In other words, one of the first string's permutations is the substring of the second string.
Example 1:
Input:s1 = "ab" s2 = "eidbaooo"
Output:True
Explanation: s2 contains one permutation of s1 ("ba").
Example 2:
Input:s1= "ab" s2 = "eidboaoo"
Output: False
Note:
The input strings only contain lower case letters.
The length of both given strings is in range [1, 10,000].
思路1:
首先s1全排列,每一个全排列 查看是否是s2的子串。果然...超时,复杂度太高。
bool checkInclusion(string s1, string s2) { if(s1.size()>s2.size())return false; char* s1char = new char(s1.size()+1); s1.copy(s1char,s1.size(),0); char* s1char2= new char(s1.size()+1); s1.copy(s1char2,s1.size(),0); do { if(s2.find(s1char) != string::npos) return true; }while(next_permutation(s1char,s1char+strlen(s1char))); do { if(s2.find(s1char2) != string::npos) return true; }while(prev_permutation(s1char2,s1char2+strlen(s1char2))); return false; }
思路2:
学习了已经AC的大神的代码,发现他们无一例外都是用hash表格来做的。
思路就是:观察字符串s1和s2,如果s1的全排列是s2的子串,则s1的所有字符均出现在s2中,而且这些字符连续。
于是用一个类似于滑动窗口的区间去统计此区间内的字符,区间的长度取为s1的长度。
如果在s2中存在一个区间,里面的字符与s1的字符全部都一样,则说明s1通过全排列后一定能够得到s2中的子串。也即满足题意。

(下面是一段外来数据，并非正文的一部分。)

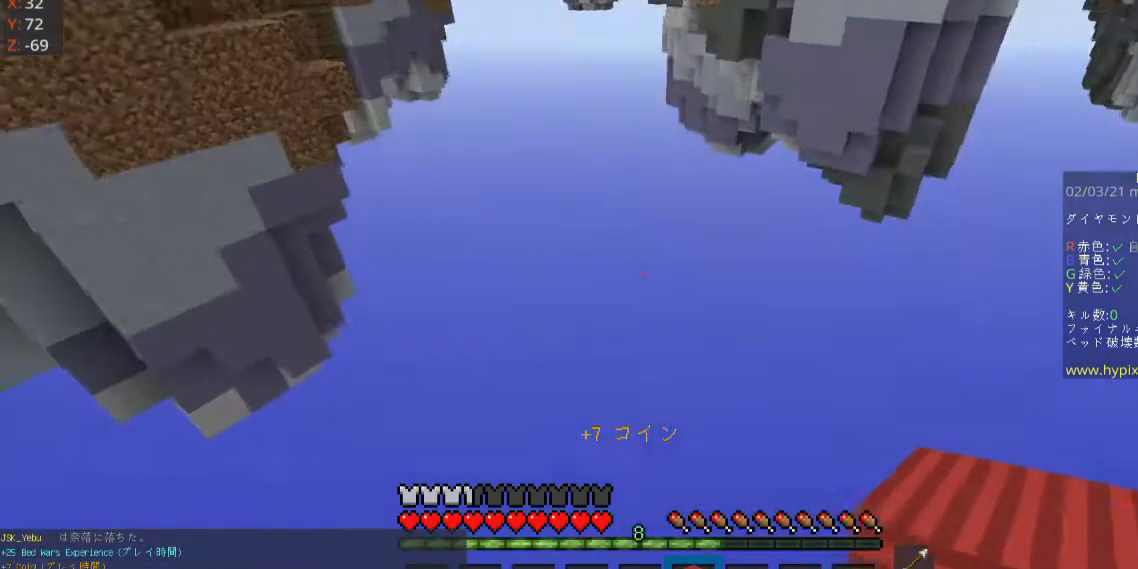
{"keys": ["a", "w"], "mouse": [], "events": [[33, "a", "down"], [33, "s", "up"], [400, "w", "down"]]}
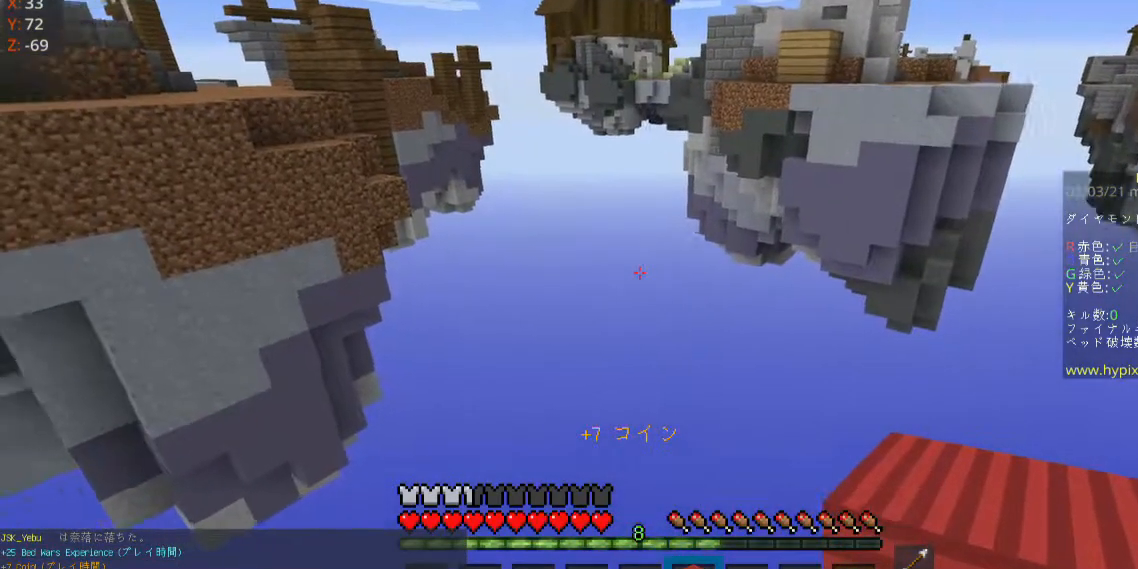
{"keys": ["a", "s"], "mouse": [], "events": [[200, "w", "up"], [300, "s", "down"]]}
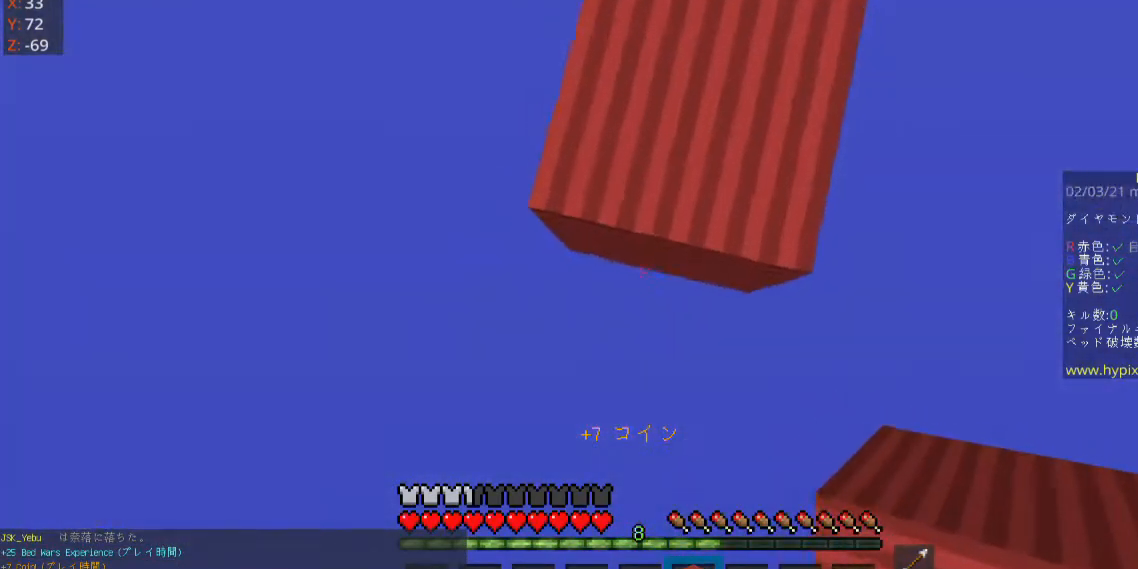
{"keys": ["s"], "mouse": [], "events": [[33, "a", "up"], [67, "mouse_right", "down"], [133, "a", "down"], [367, "a", "up"], [467, "mouse_right", "up"]]}
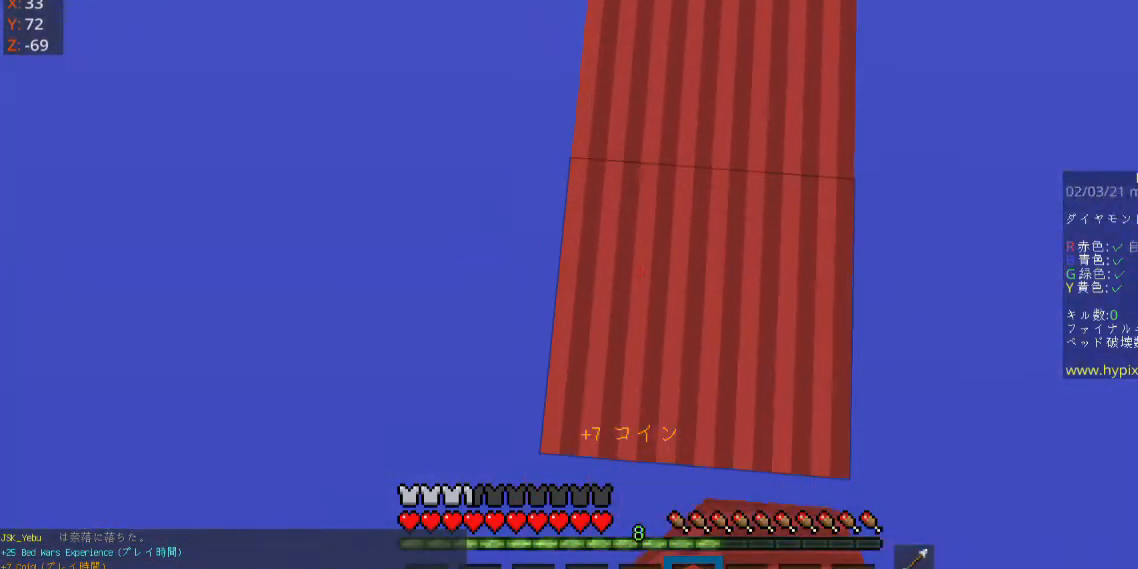
{"keys": ["s"], "mouse": ["right"], "events": [[433, "mouse_right", "down"]]}
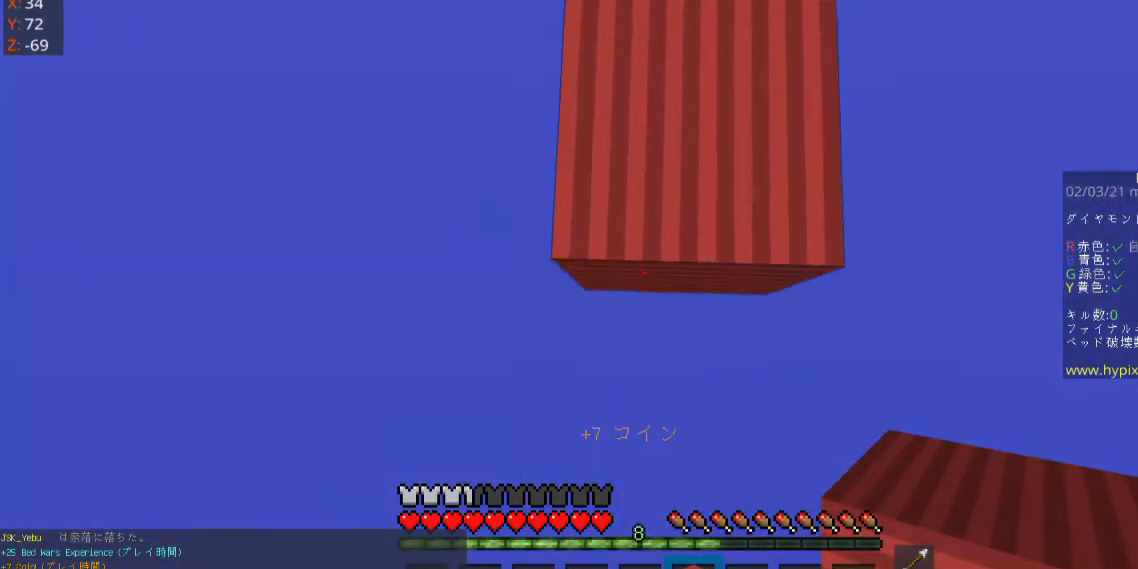
{"keys": ["s"], "mouse": [], "events": [[467, "mouse_right", "up"]]}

bool checkInclusion2(string s1, string s2) { int m = s1.length(),n = s2.length(); if(m>n)return false; vector<int>maps1(26),maps2(26); for(int i=0;i<m;i++) { maps1[s1[i] - 'a'] ++; maps2[s2[i] - 'a'] ++; } if(maps1 == maps2) return true; //统计前m个字符是否符合条件 for(int i = 0;i+m<n;i++) { maps2[s2[i] - 'a'] --; maps2[s2[i+m] - 'a'] ++; if(maps1 == maps2) return true; } return false; }